> _SOURCE EXCERPT_
Begin

For once, an “Expert” book where you not only can, but must take the title seriously. This book is choke-full of information, examples and best practices written by some of the foremost experts in their respective fields. Best of all, they are not afraid of thinking outside the box and the solutions they present are in no way limited to pure PHP and MySQL solutions.
See in-depth review here
Mikko Välimäki:
The Rise of Open Source Licensing: A Challenge to the Use of Intellectual Property in the Software Industry (us; pdf).
phd. theses are not generally known for having short titles :) A great in-depth analysis of how Open Source works in relation to the society around it, and the issues pertaining to copyrights, how the different types of Open Source licenses affect the end user, etc. Among the interesting details is a summary of those times Open Source licenses have actually been challenged legally, and the outcome of those cases. Anyone embarking on an Open Source project that they will want to defend in the future should read this book.
Alex Davies and Harrison Fisk:
MySQL Clustering (us; uk).
If you’re working with or considering MySQL cluster, you will want this book. Period.
See in-depth review here
Jon Stephens and Chad Russell:
MySQL Database Design and Optimization (us; uk).

End

> _SHORT PROBLEM 1_
In the rows that follow, running from the first row through the line containing "road 3 (unclassified): [(245,133),(235,0)]", replace "footpaths" with "walkways" and leave everything else unchanged.

> _DATA EXTRACT_
Begin

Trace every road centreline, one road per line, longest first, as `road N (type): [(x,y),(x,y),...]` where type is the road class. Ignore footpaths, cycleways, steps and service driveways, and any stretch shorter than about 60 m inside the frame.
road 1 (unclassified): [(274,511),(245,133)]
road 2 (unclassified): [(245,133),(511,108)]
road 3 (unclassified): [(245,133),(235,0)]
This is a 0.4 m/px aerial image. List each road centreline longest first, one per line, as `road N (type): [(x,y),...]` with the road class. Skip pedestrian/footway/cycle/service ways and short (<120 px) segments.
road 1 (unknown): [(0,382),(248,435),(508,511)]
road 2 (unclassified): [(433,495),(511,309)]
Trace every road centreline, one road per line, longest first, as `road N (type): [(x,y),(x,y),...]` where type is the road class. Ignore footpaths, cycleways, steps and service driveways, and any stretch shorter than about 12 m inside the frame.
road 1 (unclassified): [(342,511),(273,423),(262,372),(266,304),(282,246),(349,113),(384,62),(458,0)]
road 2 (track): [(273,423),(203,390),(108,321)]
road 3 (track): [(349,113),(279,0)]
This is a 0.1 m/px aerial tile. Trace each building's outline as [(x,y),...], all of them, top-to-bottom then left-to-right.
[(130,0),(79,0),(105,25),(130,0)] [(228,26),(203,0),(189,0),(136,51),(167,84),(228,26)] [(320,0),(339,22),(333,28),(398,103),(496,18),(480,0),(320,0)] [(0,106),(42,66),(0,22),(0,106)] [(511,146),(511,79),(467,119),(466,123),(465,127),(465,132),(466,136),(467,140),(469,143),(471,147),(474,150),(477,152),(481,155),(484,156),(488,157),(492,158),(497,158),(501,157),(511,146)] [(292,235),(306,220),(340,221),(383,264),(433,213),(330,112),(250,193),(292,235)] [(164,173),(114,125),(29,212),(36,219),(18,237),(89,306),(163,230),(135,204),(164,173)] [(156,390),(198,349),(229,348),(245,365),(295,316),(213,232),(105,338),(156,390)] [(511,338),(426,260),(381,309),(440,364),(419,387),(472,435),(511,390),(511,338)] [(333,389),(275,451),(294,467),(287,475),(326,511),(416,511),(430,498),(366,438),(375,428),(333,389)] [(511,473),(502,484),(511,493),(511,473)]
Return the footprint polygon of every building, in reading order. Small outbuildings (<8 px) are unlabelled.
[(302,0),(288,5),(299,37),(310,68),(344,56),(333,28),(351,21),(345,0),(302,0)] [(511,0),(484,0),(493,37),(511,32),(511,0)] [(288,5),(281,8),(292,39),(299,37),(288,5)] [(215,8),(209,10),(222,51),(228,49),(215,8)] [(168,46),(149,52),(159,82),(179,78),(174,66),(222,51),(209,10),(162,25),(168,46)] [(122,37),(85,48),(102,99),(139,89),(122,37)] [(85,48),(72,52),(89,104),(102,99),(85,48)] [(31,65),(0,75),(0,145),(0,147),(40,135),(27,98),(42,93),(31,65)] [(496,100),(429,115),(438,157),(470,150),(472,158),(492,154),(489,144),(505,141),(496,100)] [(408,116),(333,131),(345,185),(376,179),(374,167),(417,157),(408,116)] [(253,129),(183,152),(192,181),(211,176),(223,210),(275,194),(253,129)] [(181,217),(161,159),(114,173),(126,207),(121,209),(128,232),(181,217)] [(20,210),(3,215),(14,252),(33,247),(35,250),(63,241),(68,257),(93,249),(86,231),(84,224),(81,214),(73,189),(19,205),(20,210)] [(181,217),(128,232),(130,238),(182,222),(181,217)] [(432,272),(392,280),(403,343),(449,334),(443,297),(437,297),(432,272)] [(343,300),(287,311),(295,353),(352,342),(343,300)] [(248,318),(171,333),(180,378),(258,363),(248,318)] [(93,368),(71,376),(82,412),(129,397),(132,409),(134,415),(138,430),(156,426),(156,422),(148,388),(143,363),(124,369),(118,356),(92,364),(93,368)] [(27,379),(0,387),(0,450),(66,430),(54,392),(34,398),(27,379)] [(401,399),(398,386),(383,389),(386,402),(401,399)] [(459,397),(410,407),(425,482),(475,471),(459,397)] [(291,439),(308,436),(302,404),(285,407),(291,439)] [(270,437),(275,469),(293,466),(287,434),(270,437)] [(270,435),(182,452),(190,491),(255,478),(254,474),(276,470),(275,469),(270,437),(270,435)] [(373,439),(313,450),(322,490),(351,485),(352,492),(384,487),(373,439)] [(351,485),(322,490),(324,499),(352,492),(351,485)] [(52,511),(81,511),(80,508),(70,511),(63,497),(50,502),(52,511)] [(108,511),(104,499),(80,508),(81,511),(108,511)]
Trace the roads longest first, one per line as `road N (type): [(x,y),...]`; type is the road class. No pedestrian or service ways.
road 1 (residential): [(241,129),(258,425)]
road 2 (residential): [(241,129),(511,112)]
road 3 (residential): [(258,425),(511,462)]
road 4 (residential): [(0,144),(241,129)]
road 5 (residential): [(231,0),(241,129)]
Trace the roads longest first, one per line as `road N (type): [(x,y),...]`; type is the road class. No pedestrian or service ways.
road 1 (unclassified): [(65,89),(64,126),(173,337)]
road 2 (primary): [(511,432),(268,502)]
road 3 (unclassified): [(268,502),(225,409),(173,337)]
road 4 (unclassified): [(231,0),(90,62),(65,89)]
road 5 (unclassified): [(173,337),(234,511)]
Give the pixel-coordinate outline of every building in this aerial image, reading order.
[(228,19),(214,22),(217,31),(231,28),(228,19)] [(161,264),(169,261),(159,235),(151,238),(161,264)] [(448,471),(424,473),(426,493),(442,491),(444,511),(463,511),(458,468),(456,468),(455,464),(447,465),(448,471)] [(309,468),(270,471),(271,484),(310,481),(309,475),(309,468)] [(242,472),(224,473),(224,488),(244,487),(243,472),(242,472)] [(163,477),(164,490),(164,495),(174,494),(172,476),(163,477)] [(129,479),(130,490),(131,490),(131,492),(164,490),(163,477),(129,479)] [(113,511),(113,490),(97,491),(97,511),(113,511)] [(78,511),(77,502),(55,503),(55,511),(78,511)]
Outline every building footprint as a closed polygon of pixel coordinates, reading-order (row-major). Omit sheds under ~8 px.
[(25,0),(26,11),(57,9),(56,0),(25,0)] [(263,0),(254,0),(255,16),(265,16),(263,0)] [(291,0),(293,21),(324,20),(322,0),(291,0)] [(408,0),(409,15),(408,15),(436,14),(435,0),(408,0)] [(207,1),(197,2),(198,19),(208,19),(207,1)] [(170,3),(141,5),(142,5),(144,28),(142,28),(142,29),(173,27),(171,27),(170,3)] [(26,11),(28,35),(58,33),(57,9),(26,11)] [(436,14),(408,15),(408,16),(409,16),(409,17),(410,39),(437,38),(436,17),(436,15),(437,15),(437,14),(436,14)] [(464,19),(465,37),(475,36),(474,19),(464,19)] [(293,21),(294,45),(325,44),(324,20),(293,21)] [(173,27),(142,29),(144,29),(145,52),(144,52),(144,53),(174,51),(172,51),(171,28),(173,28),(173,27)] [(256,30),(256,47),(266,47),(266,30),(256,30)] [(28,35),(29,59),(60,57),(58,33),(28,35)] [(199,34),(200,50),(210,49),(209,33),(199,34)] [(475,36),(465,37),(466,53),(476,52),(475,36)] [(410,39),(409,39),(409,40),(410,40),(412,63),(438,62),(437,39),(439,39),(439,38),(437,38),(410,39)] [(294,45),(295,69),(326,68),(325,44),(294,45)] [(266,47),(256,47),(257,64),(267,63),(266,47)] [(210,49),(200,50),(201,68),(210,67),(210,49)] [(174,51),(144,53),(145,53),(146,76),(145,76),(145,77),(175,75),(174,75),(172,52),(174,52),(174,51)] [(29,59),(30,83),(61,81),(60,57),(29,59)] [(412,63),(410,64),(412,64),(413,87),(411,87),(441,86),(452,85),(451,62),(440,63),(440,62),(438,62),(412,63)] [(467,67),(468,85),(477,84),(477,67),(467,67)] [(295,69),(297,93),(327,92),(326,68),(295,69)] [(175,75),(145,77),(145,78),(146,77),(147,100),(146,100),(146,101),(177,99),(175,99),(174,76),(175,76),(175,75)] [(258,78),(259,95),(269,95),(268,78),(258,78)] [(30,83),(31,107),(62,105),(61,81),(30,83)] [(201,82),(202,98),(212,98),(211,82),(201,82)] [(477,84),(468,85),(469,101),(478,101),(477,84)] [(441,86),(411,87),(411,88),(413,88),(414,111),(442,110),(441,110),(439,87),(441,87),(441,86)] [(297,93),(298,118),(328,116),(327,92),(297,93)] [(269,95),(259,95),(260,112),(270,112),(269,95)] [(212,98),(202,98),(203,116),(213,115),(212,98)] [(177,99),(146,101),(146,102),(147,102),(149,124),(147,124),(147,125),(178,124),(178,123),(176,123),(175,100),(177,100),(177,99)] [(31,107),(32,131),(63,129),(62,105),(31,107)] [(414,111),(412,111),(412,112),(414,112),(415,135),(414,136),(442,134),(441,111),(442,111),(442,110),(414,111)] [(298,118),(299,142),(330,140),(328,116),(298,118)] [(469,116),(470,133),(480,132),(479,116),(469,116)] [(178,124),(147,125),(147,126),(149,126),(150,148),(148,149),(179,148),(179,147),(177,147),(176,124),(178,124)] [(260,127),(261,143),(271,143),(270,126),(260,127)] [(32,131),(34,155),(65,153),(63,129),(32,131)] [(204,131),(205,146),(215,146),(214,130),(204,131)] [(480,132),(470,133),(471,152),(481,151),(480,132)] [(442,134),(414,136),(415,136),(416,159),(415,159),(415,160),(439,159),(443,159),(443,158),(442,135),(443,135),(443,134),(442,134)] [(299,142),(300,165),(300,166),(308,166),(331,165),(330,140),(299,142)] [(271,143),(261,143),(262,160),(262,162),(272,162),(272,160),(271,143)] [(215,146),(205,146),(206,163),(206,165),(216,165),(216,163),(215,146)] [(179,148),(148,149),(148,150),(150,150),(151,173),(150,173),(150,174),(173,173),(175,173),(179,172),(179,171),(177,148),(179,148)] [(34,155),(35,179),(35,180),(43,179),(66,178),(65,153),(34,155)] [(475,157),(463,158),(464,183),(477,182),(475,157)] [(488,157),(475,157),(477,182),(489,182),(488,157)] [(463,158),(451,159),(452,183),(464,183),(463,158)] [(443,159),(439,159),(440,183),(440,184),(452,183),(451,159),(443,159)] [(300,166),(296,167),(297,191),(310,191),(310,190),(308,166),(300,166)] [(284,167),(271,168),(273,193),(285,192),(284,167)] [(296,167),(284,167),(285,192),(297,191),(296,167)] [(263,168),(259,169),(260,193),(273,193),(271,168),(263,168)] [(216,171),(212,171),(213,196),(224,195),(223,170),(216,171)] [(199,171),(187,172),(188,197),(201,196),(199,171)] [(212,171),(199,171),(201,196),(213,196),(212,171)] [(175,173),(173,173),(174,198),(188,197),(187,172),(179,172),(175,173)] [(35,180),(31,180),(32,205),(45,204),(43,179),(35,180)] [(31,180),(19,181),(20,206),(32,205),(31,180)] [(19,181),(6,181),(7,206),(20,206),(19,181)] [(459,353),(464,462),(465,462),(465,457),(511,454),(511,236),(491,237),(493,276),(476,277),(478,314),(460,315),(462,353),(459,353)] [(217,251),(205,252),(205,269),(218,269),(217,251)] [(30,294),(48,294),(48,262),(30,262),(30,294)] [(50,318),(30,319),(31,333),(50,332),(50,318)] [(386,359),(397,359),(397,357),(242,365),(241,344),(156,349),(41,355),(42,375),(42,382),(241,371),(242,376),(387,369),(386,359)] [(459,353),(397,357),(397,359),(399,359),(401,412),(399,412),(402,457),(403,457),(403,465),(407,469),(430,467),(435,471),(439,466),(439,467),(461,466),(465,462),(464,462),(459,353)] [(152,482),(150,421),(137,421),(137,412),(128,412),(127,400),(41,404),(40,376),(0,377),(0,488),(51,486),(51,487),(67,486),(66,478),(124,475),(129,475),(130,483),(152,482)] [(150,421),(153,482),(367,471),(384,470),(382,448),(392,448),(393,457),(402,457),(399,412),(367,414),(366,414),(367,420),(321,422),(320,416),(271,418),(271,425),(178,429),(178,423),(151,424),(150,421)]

End

> _SHORT PROBLEM 2_
Continue the reviews of PHP, MySQL and open source books from where they stop.

> _RESPONSE 1_
Trace every road centreline, one road per line, longest first, as `road N (type): [(x,y),(x,y),...]` where type is the road class. Ignore walkways, cycleways, steps and service driveways, and any stretch shorter than about 60 m inside the frame.
road 1 (unclassified): [(274,511),(245,133)]
road 2 (unclassified): [(245,133),(511,108)]
road 3 (unclassified): [(245,133),(235,0)]

> _RESPONSE 2_
A great resource for those that have worked their own way through the basics of MySQL and now want to hone their skills on more complex subjects and using more in-depth knowledge. Simple and complex queries, normalization, optimization and transactions are explained in easy-to-understand language, which makes everything very accessible to the reader. See in-depth review below
Paul DuBois:
MySQL, 3rd edition (us; uk).
Whether you’re completely new to MySQL or a seasoned developer, Paul always has something up his sleeve to make you understand why things work like they do or how you can improve your code. This is the third edition (published in April 2005) of what has always been the book on MySQL.
Paul DuBois, Stefan Hinz, Carsten Pedersen:
MySQL Certification Study Guide (us; uk)
(disclaimer: I’m a co-author). This is what you need if you want to do self-studying for the MySQL certification exams. It takes you through all the aspects of MySQL that you need to know to pass the exams successfully.
Richard T. Watson:
Data Management - Databases and Organizations (us; uk).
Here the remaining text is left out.